Hudson moved with his family from New York to Hollywood for filming and has recently returned to New York.

He says Mandarin is his favorite subject in school because “it’s easy for me anyway, because I’m Chinese.”

Relative to the other two child actors, he is  new to acting. His only other role was a small part in an independent film, The Sisterhood of Night.

“I was watching TV with my dad and I just said to him, I think it would be cool to act. My dad has friends who are actors and stuff and he finally took me to an audition for a movie to get me off his back.”

He didn’t get the part, but the experience led him to sign with an agent.

Hudson says he went to the audition of Fresh Off the Boat hoping to get the part of Emery. “They said I wasn’t right for it. Then Eddie sent a message to my dad saying ‘hey, I saw your kid. He should be me.’ So I had to audition AGAIN. But I got it.”

Hudson’s dad is prominent columnist and blogger Jeff Yang. As most 11-year-olds would be, Hudson was unaware of the significance the show has to the Asian American community.

“Then my dad explained to me that it is a big deal for the Asian American community. It’s been so long since there’s been a show like this and if this show is successful, there might be a lot more coming after it.

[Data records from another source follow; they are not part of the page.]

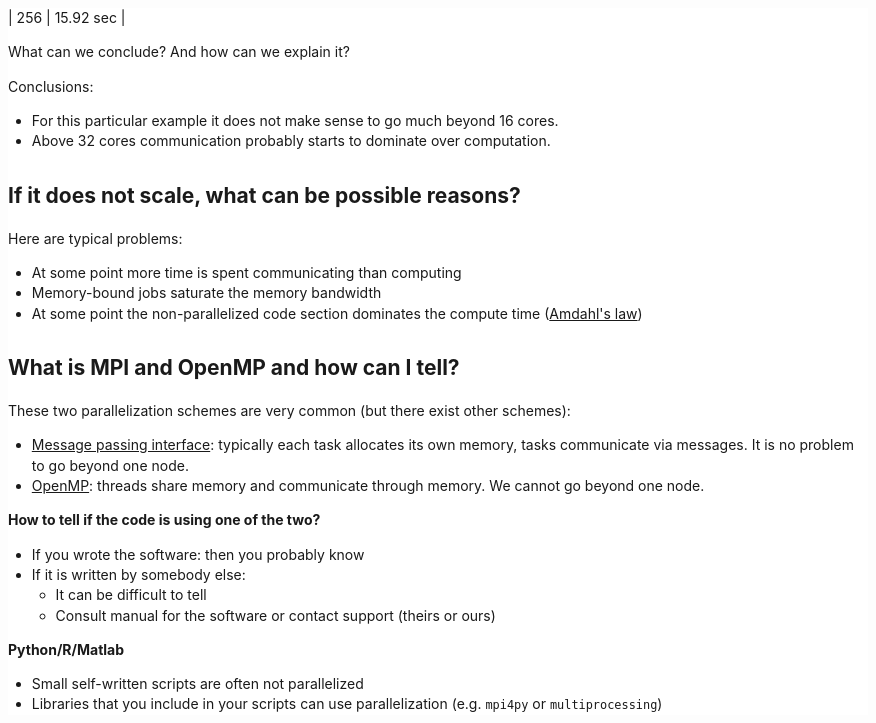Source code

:| 256             |  15.92 sec |

What can we conclude? And how can we explain it?

Conclusions:
- For this particular example it does not make sense to go much beyond 16 cores.
- Above 32 cores communication probably starts to dominate over computation.


## If it does not scale, what can be possible reasons?

Here are typical problems:
- At some point more time is spent communicating than computing
- Memory-bound jobs saturate the memory bandwidth
- At some point the non-parallelized code section dominates the compute time ([Amdahl's law](https://en.wikipedia.org/wiki/Amdahl%27s_law))


## What is MPI and OpenMP and how can I tell?

These two parallelization schemes are very common (but there exist other schemes):
- [Message passing interface](https://en.wikipedia.org/wiki/Message_Passing_Interface):
  typically each task allocates its own memory, tasks communicate via messages.
  It is no problem to go beyond one node.
- [OpenMP](https://www.openmp.org/):
  threads share memory and communicate through memory.
  We cannot go beyond one node.

**How to tell if the code is using one of the two?**
- If you wrote the software: then you probably know
- If it is written by somebody else:
  - It can be difficult to tell
  - Consult manual for the software or contact support (theirs or ours)

**Python/R/Matlab**
- Small self-written scripts are often not parallelized
- Libraries that you include in your scripts can use parallelization (e.g.
  `mpi4py` or `multiprocessing`)
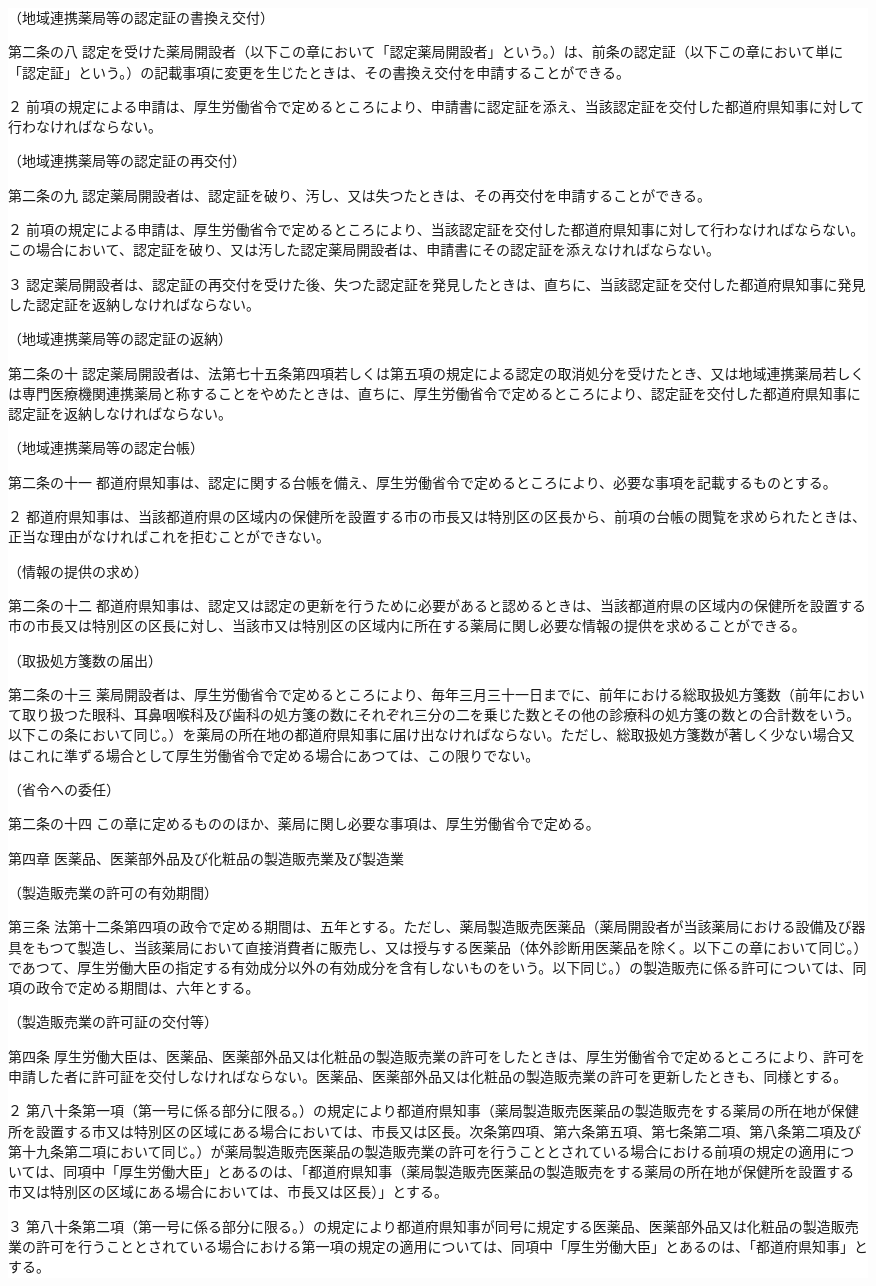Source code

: （地域連携薬局等の認定証の書換え交付）

第二条の八 認定を受けた薬局開設者（以下この章において「認定薬局開設者」という。）は、前条の認定証（以下この章において単に「認定証」という。）の記載事項に変更を生じたときは、その書換え交付を申請することができる。

２ 前項の規定による申請は、厚生労働省令で定めるところにより、申請書に認定証を添え、当該認定証を交付した都道府県知事に対して行わなければならない。

（地域連携薬局等の認定証の再交付）

第二条の九 認定薬局開設者は、認定証を破り、汚し、又は失つたときは、その再交付を申請することができる。

２ 前項の規定による申請は、厚生労働省令で定めるところにより、当該認定証を交付した都道府県知事に対して行わなければならない。この場合において、認定証を破り、又は汚した認定薬局開設者は、申請書にその認定証を添えなければならない。

３ 認定薬局開設者は、認定証の再交付を受けた後、失つた認定証を発見したときは、直ちに、当該認定証を交付した都道府県知事に発見した認定証を返納しなければならない。

（地域連携薬局等の認定証の返納）

第二条の十 認定薬局開設者は、法第七十五条第四項若しくは第五項の規定による認定の取消処分を受けたとき、又は地域連携薬局若しくは専門医療機関連携薬局と称することをやめたときは、直ちに、厚生労働省令で定めるところにより、認定証を交付した都道府県知事に認定証を返納しなければならない。

（地域連携薬局等の認定台帳）

第二条の十一 都道府県知事は、認定に関する台帳を備え、厚生労働省令で定めるところにより、必要な事項を記載するものとする。

２ 都道府県知事は、当該都道府県の区域内の保健所を設置する市の市長又は特別区の区長から、前項の台帳の閲覧を求められたときは、正当な理由がなければこれを拒むことができない。

（情報の提供の求め）

第二条の十二 都道府県知事は、認定又は認定の更新を行うために必要があると認めるときは、当該都道府県の区域内の保健所を設置する市の市長又は特別区の区長に対し、当該市又は特別区の区域内に所在する薬局に関し必要な情報の提供を求めることができる。

（取扱処方箋数の届出）

第二条の十三 薬局開設者は、厚生労働省令で定めるところにより、毎年三月三十一日までに、前年における総取扱処方箋数（前年において取り扱つた眼科、耳鼻咽喉科及び歯科の処方箋の数にそれぞれ三分の二を乗じた数とその他の診療科の処方箋の数との合計数をいう。以下この条において同じ。）を薬局の所在地の都道府県知事に届け出なければならない。ただし、総取扱処方箋数が著しく少ない場合又はこれに準ずる場合として厚生労働省令で定める場合にあつては、この限りでない。

（省令への委任）

第二条の十四 この章に定めるもののほか、薬局に関し必要な事項は、厚生労働省令で定める。

第四章 医薬品、医薬部外品及び化粧品の製造販売業及び製造業

（製造販売業の許可の有効期間）

第三条 法第十二条第四項の政令で定める期間は、五年とする。ただし、薬局製造販売医薬品（薬局開設者が当該薬局における設備及び器具をもつて製造し、当該薬局において直接消費者に販売し、又は授与する医薬品（体外診断用医薬品を除く。以下この章において同じ。）であつて、厚生労働大臣の指定する有効成分以外の有効成分を含有しないものをいう。以下同じ。）の製造販売に係る許可については、同項の政令で定める期間は、六年とする。

（製造販売業の許可証の交付等）

第四条 厚生労働大臣は、医薬品、医薬部外品又は化粧品の製造販売業の許可をしたときは、厚生労働省令で定めるところにより、許可を申請した者に許可証を交付しなければならない。医薬品、医薬部外品又は化粧品の製造販売業の許可を更新したときも、同様とする。

２ 第八十条第一項（第一号に係る部分に限る。）の規定により都道府県知事（薬局製造販売医薬品の製造販売をする薬局の所在地が保健所を設置する市又は特別区の区域にある場合においては、市長又は区長。次条第四項、第六条第五項、第七条第二項、第八条第二項及び第十九条第二項において同じ。）が薬局製造販売医薬品の製造販売業の許可を行うこととされている場合における前項の規定の適用については、同項中「厚生労働大臣」とあるのは、「都道府県知事（薬局製造販売医薬品の製造販売をする薬局の所在地が保健所を設置する市又は特別区の区域にある場合においては、市長又は区長）」とする。

３ 第八十条第二項（第一号に係る部分に限る。）の規定により都道府県知事が同号に規定する医薬品、医薬部外品又は化粧品の製造販売業の許可を行うこととされている場合における第一項の規定の適用については、同項中「厚生労働大臣」とあるのは、「都道府県知事」とする。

“My dad explained to me about All American Girl, the last TV show with an all Asian American cast 20 years ago. It feels like we have to make it work or else. There’s a lot of responsibility.”

Eddie Huang has been outspoken about the show, praising it when he thinks its appropriate and calling it out when he doesn’t like something.  According to Hudson, Eddie has been fully supportive of him.

“He gave me good advice and just hung out with me like a good friend. Eddie said to me that I shouldn’t change and should just be myself because he thinks that I am a lot like him. He also said not to be too tight–to be loose and easy. I get that.”

Hudson has already experienced the impact television can have on pop culture.

“Even people I don’t know are coming up to me and saying punchlines that they hear in one of the ads. For example, today my friend came up to me and said “I need white people food. It’s pretty funny.”